The ? character only matches a single character.

$ ls Control_?.fastq
Control_A.fastq  Control_B.fastq

Control_SR.fastq is not listed, because it contains two letter between Control_ and .fastq

Can you write a pattern to only show files with only 2 characters after Control_ and before the file extension?

Command History

As we saw earlier, you can repeat a command that you’ve run recently, accessing previous commands using the up arrow on your keyboard to go back to the most recent command. Likewise, the down arrow takes you forward in the command history.

A few more useful shortcuts:

You can also review your recent commands with the history command, by entering:

$ history

to see a numbered list of recent commands. You can reuse one of these commands directly by referring to the number of that command.

For example, if your history looked like this: (your numbers will be different)

259  ls *
260  ls /usr/bin/*.sh
261  ls *R1*fastq

then you could repeat command #260 by entering:

$ !260

Type ! (exclamation point) and then the number of the command from your history.


Exercise

Find the line number in your history for the command that listed all the .fastq files that contained an ‘S’. Rerun that command.




Solution

First type history. Then use ! followed by the line number to rerun that command.


The history command also has a number of options, on of which is to delete a specific line of your history.

$ history -d [line number]

This can be useful if you accidently type a password at the command prompt.

Examining files

Let’s head back to the untrimmed directory and look at a new command, less

$ less SRR098026.fastq

less is a program that allows us to inspect the contents of a file. Technically, this isn’t the first time you’ve used less, because man uses less to display the text of the manual entry. You use the same commands to navigate.

Use the q key to quit less.

Let’s jump up one directory:

$  cd ..

and now use less again:

$ less untrimmed_fastq/SRR098026.fastq

As we saw before, commands that take a file or directory as an argument can use any valid path. So you can access files all across the filesystem.

More on copying files

Finally, let’s revisit the cp, aka copy command. I had you use it with minimal explanation, but now let’s take a deeper look.

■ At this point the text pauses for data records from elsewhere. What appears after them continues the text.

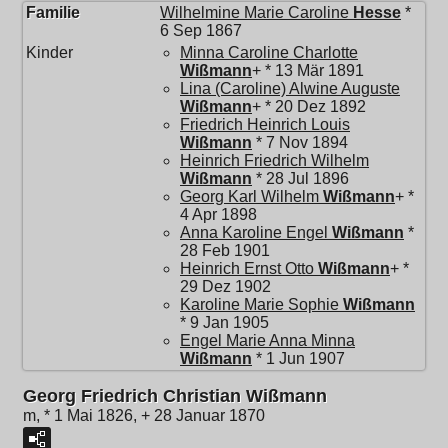
Familie
Wilhelmine Marie Caroline
Hesse
*
6 Sep 1867
Kinder
Minna Caroline Charlotte
Wißmann
+ * 13 Mär 1891
Lina (Caroline) Alwine Auguste
Wißmann
+ * 20 Dez 1892
Friedrich Heinrich Louis
Wißmann
* 7 Nov 1894
Heinrich Friedrich Wilhelm
Wißmann
* 28 Jul 1896
Georg Karl Wilhelm
Wißmann
+ *
4 Apr 1898
Anna Karoline Engel
Wißmann
*
28 Feb 1901
Heinrich Ernst Otto
Wißmann
+ *
29 Dez 1902
Karoline Marie Sophie
Wißmann
* 9 Jan 1905
Engel Marie Anna Minna
Wißmann
* 1 Jun 1907
Georg Friedrich Christian Wißmann
m, * 1 Mai 1826, + 28 Januar 1870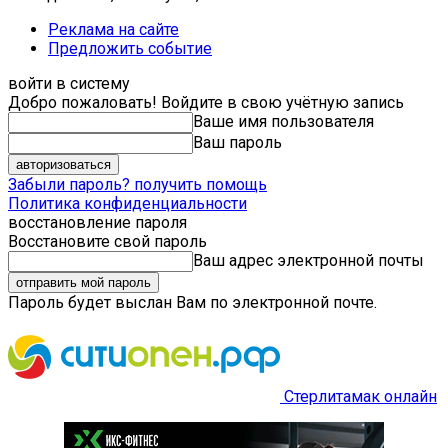
Реклама на сайте
Предложить событие
войти в систему
Добро пожаловать! Войдите в свою учётную запись
Ваше имя пользователя
Ваш пароль
Забыли пароль? получить помощь
Политика конфиденциальности
восстановление пароля
Восстановите свой пароль
Ваш адрес электронной почты
Пароль будет выслан Вам по электронной почте.
Стерлитамак онлайн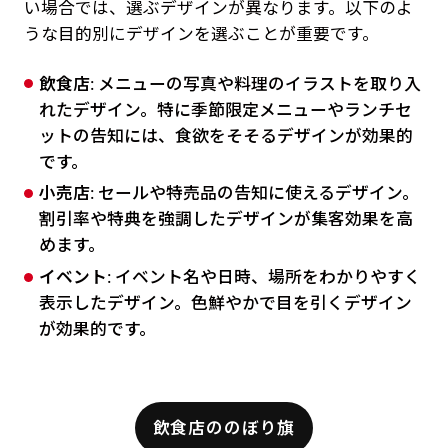
い場合では、選ぶデザインが異なります。以下のよ
うな目的別にデザインを選ぶことが重要です。
飲食店
: メニューの写真や料理のイラストを取り入
れたデザイン。特に季節限定メニューやランチセ
ットの告知には、食欲をそそるデザインが効果的
です。
小売店
: セールや特売品の告知に使えるデザイン。
割引率や特典を強調したデザインが集客効果を高
めます。
イベント
: イベント名や日時、場所をわかりやすく
表示したデザイン。色鮮やかで目を引くデザイン
が効果的です。
飲食店ののぼり旗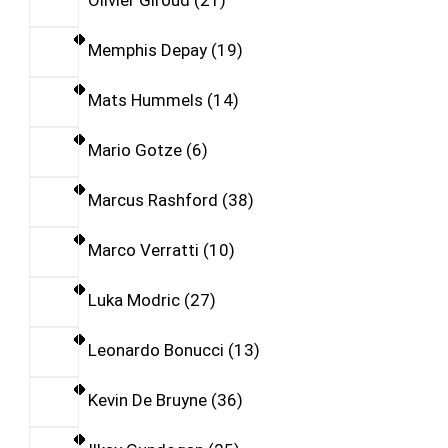
Olivier Giroud
21
Memphis Depay
19
Mats Hummels
14
Mario Gotze
6
Marcus Rashford
38
Marco Verratti
10
Luka Modric
27
Leonardo Bonucci
13
Kevin De Bruyne
36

Don’t re-execute it, we’ll just look at what we did:

cp -r /proj/seq/data/carpentry/shell_data/ .

Hopefully it makes more sense now. We’re copying from the absolute path /proj/seq/data/carpentry/shell_data/ to our current location using the . shorthand. But what is that -r? Use the man command to find out.

Here’s an extra trick, while in the man page, hit the / key. You’ll get a cursor in the bottom corner, now type ‘-r’, and voila, you skip to the first time ‘-r’ appears in the man page. This is a general search feature, not just for the different command options or flags. If you typed in ‘recursively’, it would have jumped to the next line down.

-r, also often -R in some commands, is one of the most powerful, and thus dangerous, options for commands that use it. For example, look at the manual page of ls

$ man ls

Hit space bar a few times to scroll down, and see the different meanings of -r and -R, which aren’t quite the same as the cp command.

In its basic usage, cp copies just one file to a new file. Let’s go back to the untrimmed directory and copy one of the files there.

$ cp SRR098026.fastq SRR098026_copy.txt

Since we are copying the file to the same location within the file system, we need to give it a new name, so for example we’ve added ‘_copy’ - which by itself would have been sufficient. We’ve also changed the extension. Most of the modern GUI based operating systems would pop up a warning over this.

Unix actually doesn’t inherently care how you name your files. File extensions are one of those many conventions I mentioned earlier. They are not meaningless however, many commands or other programs take the extensions as hints as to what kind of data might be in the file.

$ cp SRR098026.fastq SRR.098026.copy.txt.zongaaa

We can use less to look both of these copies and see they are both still just the same text file as the original .fastq file.


What we learned today

That’s all for today. Next class we’ll get into more advanced manipulation of files with more specialized shell tools.